■ Exercise requirements ■
Take the data below and filter it for lines containing the word "thumb"; show each line found.

■ Records provided ■

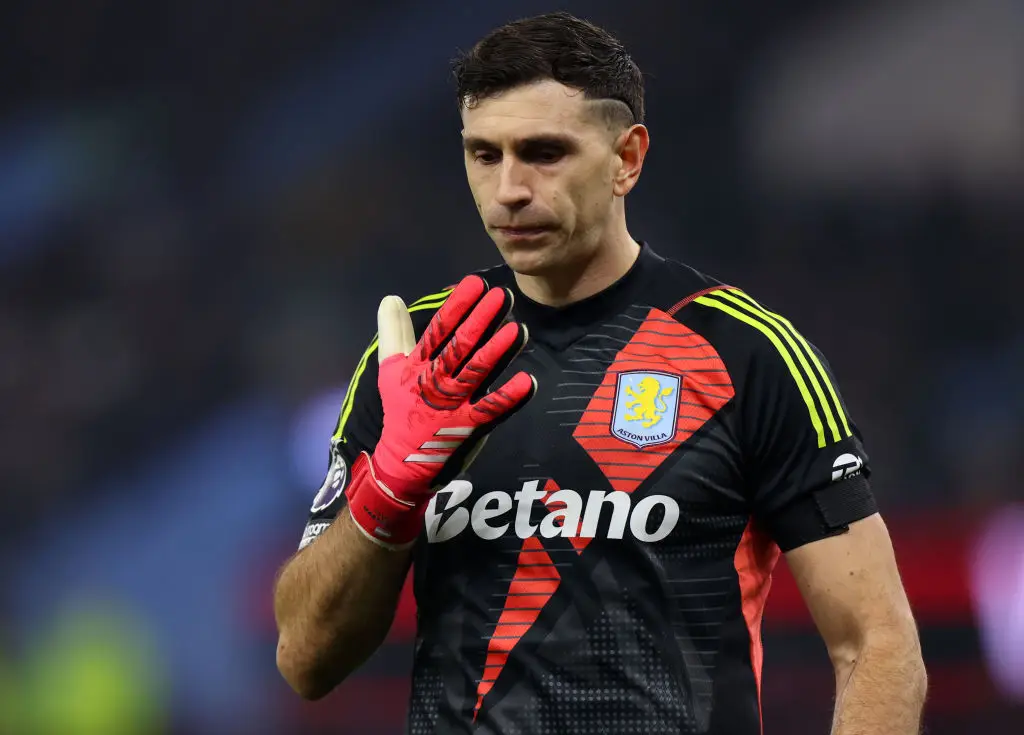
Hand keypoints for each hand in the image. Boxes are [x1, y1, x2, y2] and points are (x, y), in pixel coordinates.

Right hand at [345, 275, 535, 547]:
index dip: (458, 305)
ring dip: (498, 350)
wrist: (402, 461)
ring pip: (477, 372)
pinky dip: (509, 396)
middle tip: (502, 296)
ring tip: (519, 329)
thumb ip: (394, 332)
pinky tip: (528, 381)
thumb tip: (390, 297)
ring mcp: (452, 405)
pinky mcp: (467, 427)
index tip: (476, 283)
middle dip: (481, 319)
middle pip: (460, 346)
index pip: (438, 329)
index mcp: (417, 365)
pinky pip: (491, 409)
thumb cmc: (402, 409)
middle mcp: (434, 381)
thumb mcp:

■ Finished exercise ■
thumb ip: (394, 332)
thumb tip: (390, 297)
thumb cmc: (402, 409)
thumb mcp:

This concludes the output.